VIVAnews - Yusril Ihza
Mahendra, pengacara Siti Fadilah Supari menyatakan, kasus hukum yang
menimpa kliennya terkait kebijakan saat Siti masih menjabat Menteri
Kesehatan.
Karena kondisi luar biasa (KLB) seperti
itu, kata Yusril, maka seorang Menteri Kesehatan bertanggung jawab untuk
segera memenuhi kebutuhan pelayanan kesehatan yang hancur agar korban
tidak bertambah.
“Beliau dapat usul dari anak buah, harus
ada penanganan darurat. Melalui Sekjen Depkes beliau meminta harus ada
peralatan kesehatan yang sifatnya segera,” kata Yusril kepadaVIVAnews, Kamis 19 April 2012.
Kebijakan dalam pengadaan bantuan
pascabencana sekitar Rp15 miliar itu, dikatakan Yusril telah sesuai
dengan Keputusan Presiden Republik Indonesia Nomor 80 Tahun 2003 tentang
Pedoman Pelaksanaan Pengadaan Barang dan Jasa Pemerintah.
Melalui bawahannya, Siti Fadilah meminta
diadakan peralatan kesehatan yang sifatnya segera untuk menangani
korban bencana. “Dan beliau minta kepada Sekjen dan Biro Keuangan supaya
itu ditelaah terlebih dulu,” katanya.
Setelah proses penelaahan dilakukan,
kata Yusril, Siti Fadilah pun menjawab surat tersebut bahwa penunjukkan
langsung bisa dilakukan. Namun dengan catatan, mengharuskan pelaksanaan
penunjukkan langsung itu sesuai peraturan yang berlaku yakni, Kepres
Nomor 80 tahun 2003 tersebut.
“Saya sudah baca surat penunjukkan langsungnya. Tidak semua penunjukkan langsung itu melanggar hukum. Harus dilihat case by case.
Orang melihatnya saat ini penunjukkan langsung saja, tapi tidak melihat
kondisi pada saat itu. Bagaimana jika saat itu tidak ditangani segera,”
tegasnya.
Bahkan kata Yusril, dalam pengadaan
barang dan jasa, Kepres 80 tahun 2003 itu juga digunakan semua menteri.
“Termasuk ketua KPK,” katanya.
Bahwa dalam pelaksanaan pengadaannya
terjadi pelanggaran hukum, kata Yusril, itu bukan tanggung jawab
menteri. Melainkan penanggung jawab teknis di lapangan.

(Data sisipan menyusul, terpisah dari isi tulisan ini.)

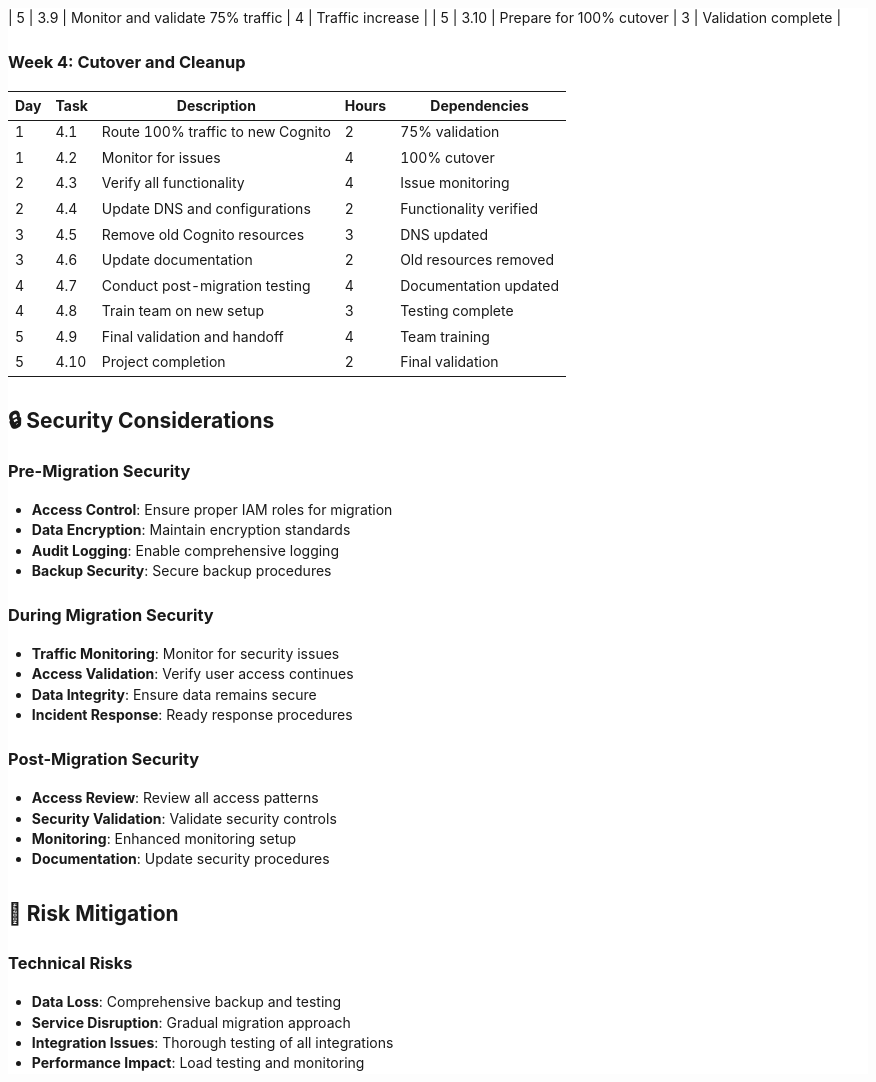 | 5 | 3.9 | Monitor and validate 75% traffic | 4 | Traffic increase |
| 5 | 3.10 | Prepare for 100% cutover | 3 | Validation complete |

### Week 4: Cutover and Cleanup

| Day | Task | Description | Hours | Dependencies |
|-----|------|-------------|-------|--------------|
| 1 | 4.1 | Route 100% traffic to new Cognito | 2 | 75% validation |
| 1 | 4.2 | Monitor for issues | 4 | 100% cutover |
| 2 | 4.3 | Verify all functionality | 4 | Issue monitoring |
| 2 | 4.4 | Update DNS and configurations | 2 | Functionality verified |
| 3 | 4.5 | Remove old Cognito resources | 3 | DNS updated |
| 3 | 4.6 | Update documentation | 2 | Old resources removed |
| 4 | 4.7 | Conduct post-migration testing | 4 | Documentation updated |
| 4 | 4.8 | Train team on new setup | 3 | Testing complete |
| 5 | 4.9 | Final validation and handoff | 4 | Team training |
| 5 | 4.10 | Project completion | 2 | Final validation |

## 🔒 Security Considerations

### Pre-Migration Security
- **Access Control**: Ensure proper IAM roles for migration
- **Data Encryption**: Maintain encryption standards
- **Audit Logging**: Enable comprehensive logging
- **Backup Security**: Secure backup procedures

### During Migration Security
- **Traffic Monitoring**: Monitor for security issues
- **Access Validation**: Verify user access continues
- **Data Integrity**: Ensure data remains secure
- **Incident Response**: Ready response procedures

### Post-Migration Security
- **Access Review**: Review all access patterns
- **Security Validation**: Validate security controls
- **Monitoring**: Enhanced monitoring setup
- **Documentation**: Update security procedures

## 🚨 Risk Mitigation

### Technical Risks
- **Data Loss**: Comprehensive backup and testing
- **Service Disruption**: Gradual migration approach
- **Integration Issues**: Thorough testing of all integrations
- **Performance Impact**: Load testing and monitoring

Karena semua
prosedur penunjukkan langsung sudah dipenuhi sesuai aturan.
“Ini bukan hukum pidana, ini
administrasi negara. Pada level menteri, dia tidak bisa diminta
pertanggungjawaban. Tidak bisa diminta pada level teknis. Karena yang
memesan, yang membayar itu kan bukan menteri,” jelasnya.
“Jadi saya pikir kadang-kadang penyidik
tidak memahami hukum administrasi negara. Penyidik hanya menggunakan
kaca mata kuda, hanya hukum pidana,” ucapnya.

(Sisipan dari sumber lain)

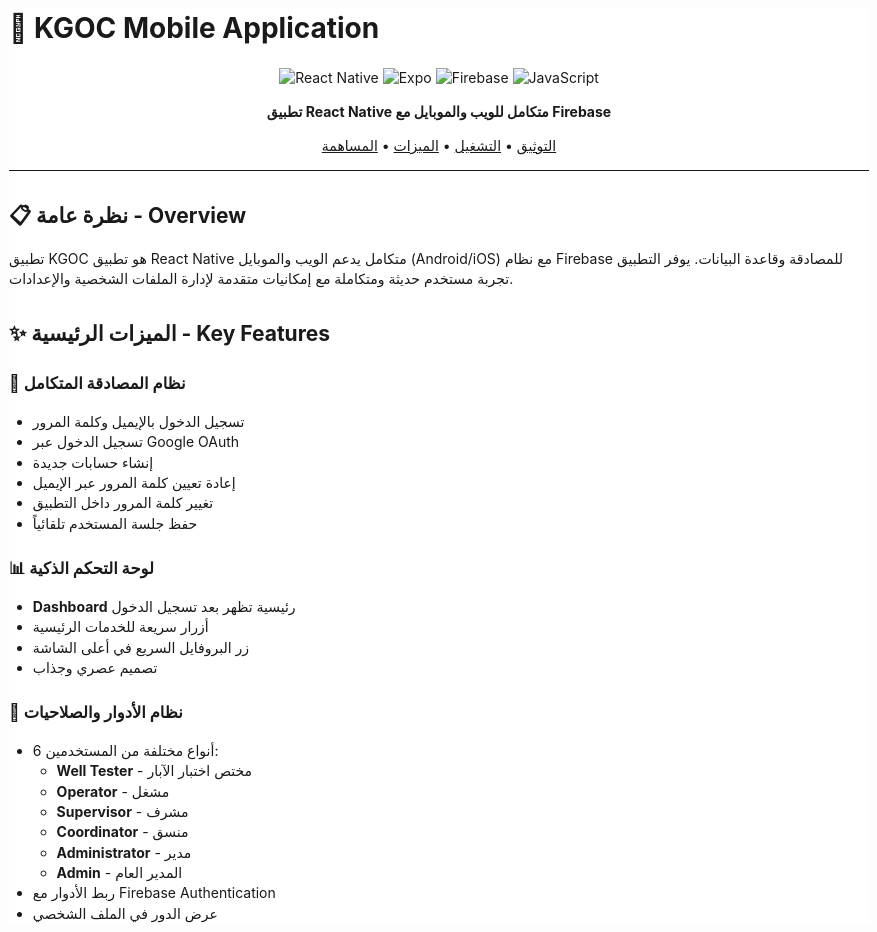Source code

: # 🚀 KGOC Mobile Application

<div align="center">

![React Native](https://img.shields.io/badge/React_Native-20232A?style=for-the-badge&logo=react&logoColor=61DAFB)
![Expo](https://img.shields.io/badge/Expo-1B1F23?style=for-the-badge&logo=expo&logoColor=white)
![Firebase](https://img.shields.io/badge/Firebase-039BE5?style=for-the-badge&logo=Firebase&logoColor=white)
![JavaScript](https://img.shields.io/badge/JavaScript-F7DF1E?style=for-the-badge&logo=javascript&logoColor=black)

**تطبيق React Native متكامل للويب والموبايل مع Firebase**

[التوثيق](#documentation) • [التشغيل](#getting-started) • [الميزات](#features) • [المساهمة](#contributing)

</div>

---

## 📋 نظرة عامة - Overview

تطبيق KGOC هو تطبيق React Native متكامل يدعم الويب والموبايل (Android/iOS) مع نظام Firebase للمصادقة وقاعدة البيانات. يوفر التطبيق تجربة مستخدم حديثة ومتكاملة مع إمكانيات متقدمة لإدارة الملفات الشخصية والإعدادات.

## ✨ الميزات الرئيسية - Key Features

### 🔐 نظام المصادقة المتكامل
- تسجيل الدخول بالإيميل وكلمة المرور
- تسجيل الدخول عبر Google OAuth
- إنشاء حسابات جديدة
- إعادة تعيين كلمة المرور عبر الإيميل
- تغيير كلمة المرور داخل التطبيق
- حفظ جلسة المستخدم تلقائياً

### 📊 لوحة التحكم الذكية
- **Dashboard** رئيسية تظهر بعد تسجيل الدخول
- أزرار سريعة للخدمات الرئيسية
- زر البروفايل السريع في أعلى الشاشة
- تصميم عصري وجذاب

### 👥 نظام الأدوار والصلاحيات
- 6 أنواع مختلفة من المستخدمين:
  - **Well Tester** - مختص اختبار الآبار
  - **Operator** - مشغل
  - **Supervisor** - مشرف  
  - **Coordinator** - منسق
  - **Administrator** - مدير
  - **Admin** - المدير العام
- ربط الأدوار مع Firebase Authentication
- عرض الدور في الملف الشخصي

Sementara, Siti Fadilah menegaskan,
selama menjabat Menteri Kesehatan tak pernah melakukan penyimpangan
dalam pelaksanaan proyek di kementeriannya. Termasuk pada pelaksanaan
proyek pengadaan alat kesehatan untuk kejadian luar biasa tahun 2005
yakni banjir bandang di Kota Cane, Aceh Tenggara.
“Seingat saya, saya tidak pernah
melakukan sesuatu yang berlawanan dengan undang-undang yang sudah
ditetapkan. Saya tidak pernah memberikan penunjukkan langsung perusahaan
apa yang akan melaksanakan proyek,” tuturnya.